- [TASK TO CARRY OUT]: What lines in the entries hold the string "present"? List them.

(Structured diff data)
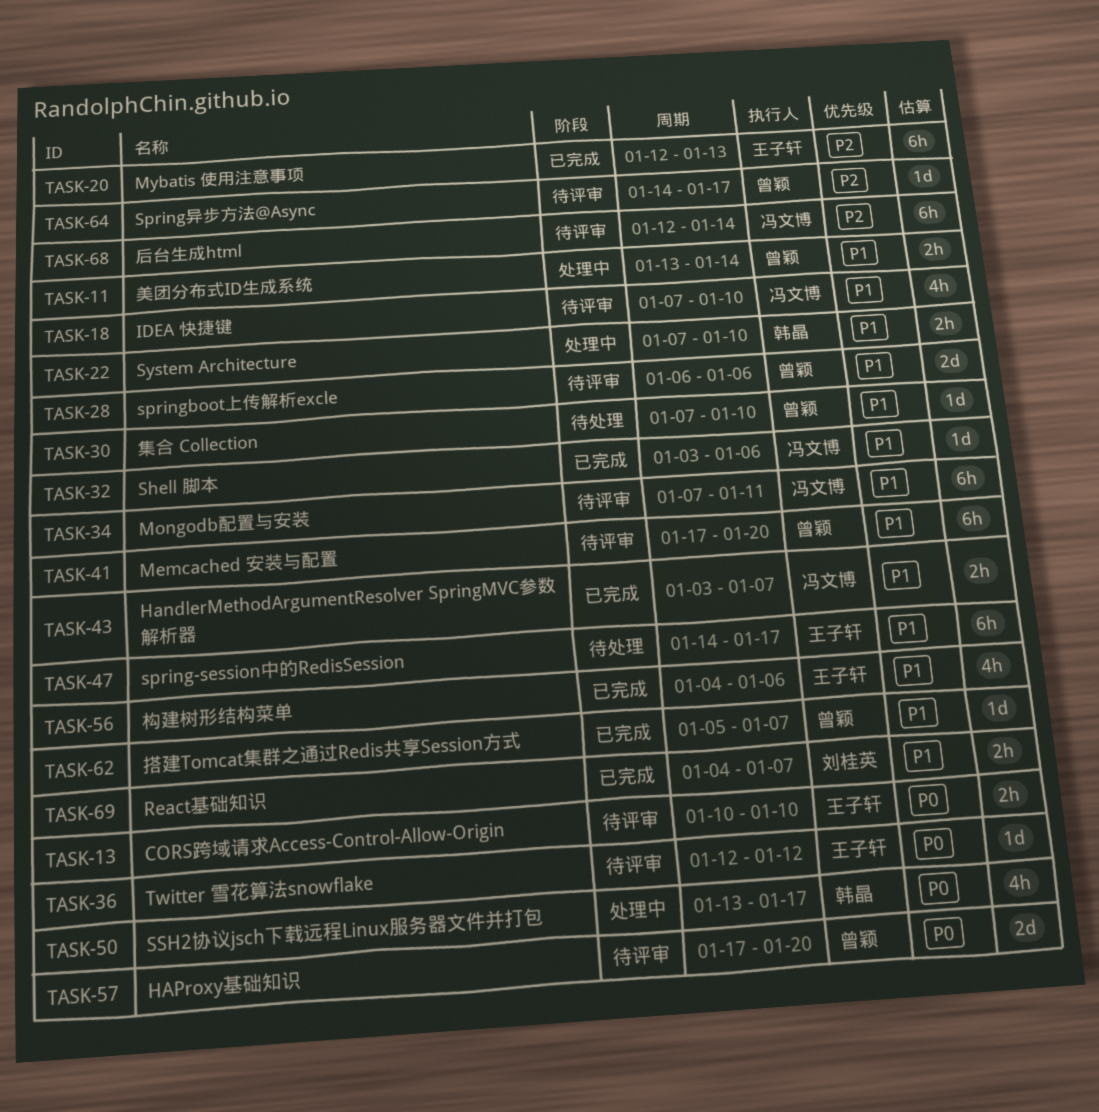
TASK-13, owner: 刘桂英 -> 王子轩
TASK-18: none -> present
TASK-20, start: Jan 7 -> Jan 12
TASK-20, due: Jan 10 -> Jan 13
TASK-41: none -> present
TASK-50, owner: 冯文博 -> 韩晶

- [EXERCISE SOLUTION]:
TASK-18: none -> present
TASK-41: none -> present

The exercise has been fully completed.